# Flash AS2 audio player



## Gesp (Nov 29, 2008)

Hi

Can anyone help me in this problem... I`m trying to find some one that can show me, tutorials and stuff, how can I create a AS2 based mp3 player with various lists on it, they don`t need to be in a list format, just continously playing and with a change track option..

Is it possible? 

Please can anyone help me?

thanks


----------



## Eriksrocks (Aug 7, 2005)

Have you considered one that is already made?

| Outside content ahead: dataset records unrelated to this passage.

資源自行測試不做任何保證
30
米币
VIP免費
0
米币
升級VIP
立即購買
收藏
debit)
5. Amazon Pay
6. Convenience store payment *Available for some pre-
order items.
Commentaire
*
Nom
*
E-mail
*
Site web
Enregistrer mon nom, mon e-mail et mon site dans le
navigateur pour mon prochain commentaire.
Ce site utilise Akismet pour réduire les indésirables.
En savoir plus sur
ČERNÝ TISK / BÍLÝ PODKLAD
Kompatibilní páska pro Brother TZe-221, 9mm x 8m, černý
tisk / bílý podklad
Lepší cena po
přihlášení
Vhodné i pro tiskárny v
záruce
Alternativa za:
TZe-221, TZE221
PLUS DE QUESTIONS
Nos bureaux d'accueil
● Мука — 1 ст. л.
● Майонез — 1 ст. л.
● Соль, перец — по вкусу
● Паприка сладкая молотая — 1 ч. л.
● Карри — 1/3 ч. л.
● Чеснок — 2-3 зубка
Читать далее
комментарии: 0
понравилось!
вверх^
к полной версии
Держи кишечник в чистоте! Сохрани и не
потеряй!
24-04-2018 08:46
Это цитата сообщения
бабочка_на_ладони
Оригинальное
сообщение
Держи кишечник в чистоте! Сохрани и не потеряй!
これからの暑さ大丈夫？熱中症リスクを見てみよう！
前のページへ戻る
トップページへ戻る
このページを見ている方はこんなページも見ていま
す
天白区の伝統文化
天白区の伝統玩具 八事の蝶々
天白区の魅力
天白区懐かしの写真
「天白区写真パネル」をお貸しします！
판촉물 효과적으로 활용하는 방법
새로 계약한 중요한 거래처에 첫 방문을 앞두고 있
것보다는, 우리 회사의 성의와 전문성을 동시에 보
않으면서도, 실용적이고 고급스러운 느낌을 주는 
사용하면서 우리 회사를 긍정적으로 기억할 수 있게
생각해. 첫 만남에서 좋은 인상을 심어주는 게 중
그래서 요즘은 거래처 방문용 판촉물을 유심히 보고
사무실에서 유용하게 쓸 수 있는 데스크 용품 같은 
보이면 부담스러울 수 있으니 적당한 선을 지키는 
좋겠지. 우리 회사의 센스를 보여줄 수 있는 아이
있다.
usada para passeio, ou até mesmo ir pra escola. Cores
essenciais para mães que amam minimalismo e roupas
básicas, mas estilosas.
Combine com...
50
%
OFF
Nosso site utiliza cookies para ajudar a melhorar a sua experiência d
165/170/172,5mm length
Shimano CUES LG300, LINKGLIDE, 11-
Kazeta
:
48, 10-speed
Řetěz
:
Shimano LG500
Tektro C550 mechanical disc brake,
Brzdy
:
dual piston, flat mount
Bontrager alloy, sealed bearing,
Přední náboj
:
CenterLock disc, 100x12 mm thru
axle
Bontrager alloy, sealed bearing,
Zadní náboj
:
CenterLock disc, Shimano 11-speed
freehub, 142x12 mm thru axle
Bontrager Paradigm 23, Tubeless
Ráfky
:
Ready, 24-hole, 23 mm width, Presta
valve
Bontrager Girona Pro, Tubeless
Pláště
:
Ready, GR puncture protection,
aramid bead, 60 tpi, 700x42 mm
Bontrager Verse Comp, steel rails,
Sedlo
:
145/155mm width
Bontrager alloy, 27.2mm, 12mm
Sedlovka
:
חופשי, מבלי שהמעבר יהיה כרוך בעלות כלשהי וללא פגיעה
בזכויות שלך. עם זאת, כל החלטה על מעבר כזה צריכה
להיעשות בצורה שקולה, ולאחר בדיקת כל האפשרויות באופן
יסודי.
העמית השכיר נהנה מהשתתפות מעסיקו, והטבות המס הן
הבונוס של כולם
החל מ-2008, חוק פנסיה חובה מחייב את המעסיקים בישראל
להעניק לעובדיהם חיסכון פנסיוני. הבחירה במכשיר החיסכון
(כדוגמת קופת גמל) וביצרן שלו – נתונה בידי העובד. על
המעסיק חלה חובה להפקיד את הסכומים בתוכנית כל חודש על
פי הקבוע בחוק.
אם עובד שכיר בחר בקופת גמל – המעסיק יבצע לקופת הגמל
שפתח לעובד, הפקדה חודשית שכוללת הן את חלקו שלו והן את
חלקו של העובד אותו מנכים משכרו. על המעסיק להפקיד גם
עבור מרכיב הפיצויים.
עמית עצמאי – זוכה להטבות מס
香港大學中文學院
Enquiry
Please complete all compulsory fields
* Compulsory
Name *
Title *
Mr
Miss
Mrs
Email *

http://www.longtailvideo.com/players/jw-flv-player/
http://www.macloo.com/examples/audio_player/
http://musicplayer.sourceforge.net/

It will probably be easier to just use one of those or one of the many others out there and then just input your MP3 files.


----------



## Gesp (Nov 29, 2008)

but I gess none of them can be inserted in an flash portfolio can they?


----------



## Eriksrocks (Aug 7, 2005)

In that case, try looking at this:
http://www.actionscript.org/resources/articles/167/1/Flash-MX-Audio-Player/Page1.html


----------



## -Fabez- (Jul 28, 2008)

Depending on the structure of you Flash E-Portfolio, there are different ways to insert a music player into it, such as the LoadMovie function. As for the player itself, the tutorials that Eriksrocks provided are a good starting point, from which you can build up from to include other features that you want.


----------